The Humane pin will probably go down in price over time (if it survives) as will the Vision Pro. But, again, everything back-end thing the Humane pin does you can access now on devices you have. And while everyone keeps asking what’s going to come after screens as a primary interface, no one currently wants anything else. Meanwhile, the Vision Pro’s main benefits are in the user experience, rather than a back end it doesn’t even own. It remains to be seen if Apple’s spatial computing concept will take off but where the iPhone was conceptually a Mac in your pocket, the Vision Pro is a Mac… everywhere. That’s also intriguing. And while Apple’s presentations are clearly staged for maximum effect, its demos with journalists are very real.
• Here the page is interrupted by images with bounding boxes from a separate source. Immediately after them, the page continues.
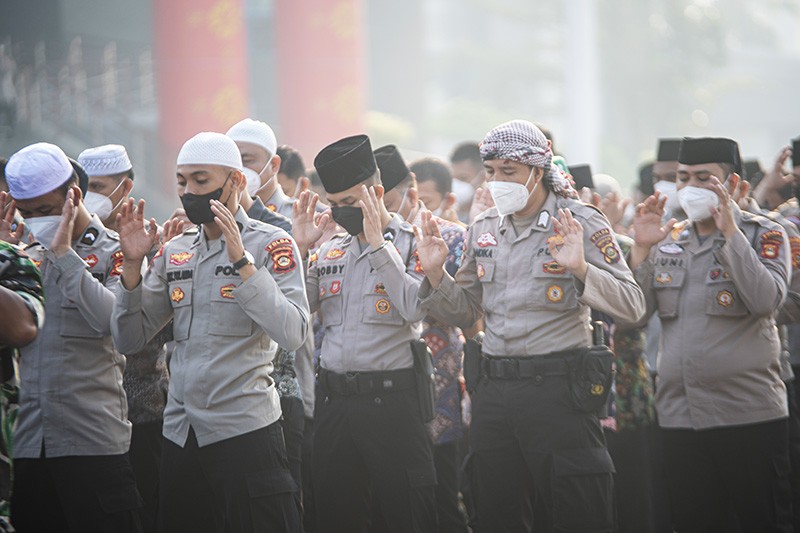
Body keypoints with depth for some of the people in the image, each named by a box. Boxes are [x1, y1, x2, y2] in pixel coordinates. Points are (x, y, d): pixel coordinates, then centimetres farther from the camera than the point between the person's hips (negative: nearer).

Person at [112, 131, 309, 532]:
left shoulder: (270, 245, -3)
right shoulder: (174, 253, 13)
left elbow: (293, 334, -18)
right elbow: (128, 340, 7)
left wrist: (241, 261, -23)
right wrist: (133, 264, -5)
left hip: (246, 431, -5)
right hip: (180, 435, 6)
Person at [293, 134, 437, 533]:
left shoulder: (411, 244, -1)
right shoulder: (330, 251, 15)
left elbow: (418, 309, -18)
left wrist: (378, 244, -14)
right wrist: (299, 247, 2)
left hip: (391, 398, -6)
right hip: (333, 401, 6)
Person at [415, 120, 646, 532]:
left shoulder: (580, 222, -6)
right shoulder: (483, 229, 11)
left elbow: (632, 306, -13)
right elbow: (465, 312, 17)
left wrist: (581, 269, -28)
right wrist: (436, 274, 0)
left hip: (558, 390, -6)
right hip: (494, 389, 6)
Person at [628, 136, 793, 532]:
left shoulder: (763, 236, 1)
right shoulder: (669, 241, 13)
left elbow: (767, 299, -17)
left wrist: (730, 232, -18)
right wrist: (641, 249, -5)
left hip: (749, 414, -4)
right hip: (679, 416, 4)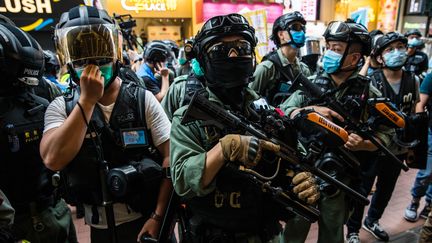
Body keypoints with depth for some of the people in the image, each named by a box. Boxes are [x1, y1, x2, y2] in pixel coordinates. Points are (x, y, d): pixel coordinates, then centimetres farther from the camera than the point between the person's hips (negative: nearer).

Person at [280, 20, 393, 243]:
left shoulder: (368, 93, -6)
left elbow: (384, 134, -2)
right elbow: (283, 114, -7)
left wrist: (364, 144, -23)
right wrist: (311, 110, -22)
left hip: (340, 179, 0)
As John Gruber points out, more troubling for Humane than its recent small layoff is the fact that one of its most notable and largest investors, Sam Altman, is reportedly working on his own AI hardware effort with Jony Ive. That’s some real “Daddy’s just going out for cigarettes.” energy.
There’s no way that the Vision Pro is going to sell in huge numbers at $3,499 (and it looks like Apple doesn’t think so, either). But it’s very likely Apple will build on whatever modest success it has. Humane, on the other hand, seems likely to be acquired to have whatever useful bits in it shoved into existing products and the pin will cease to be.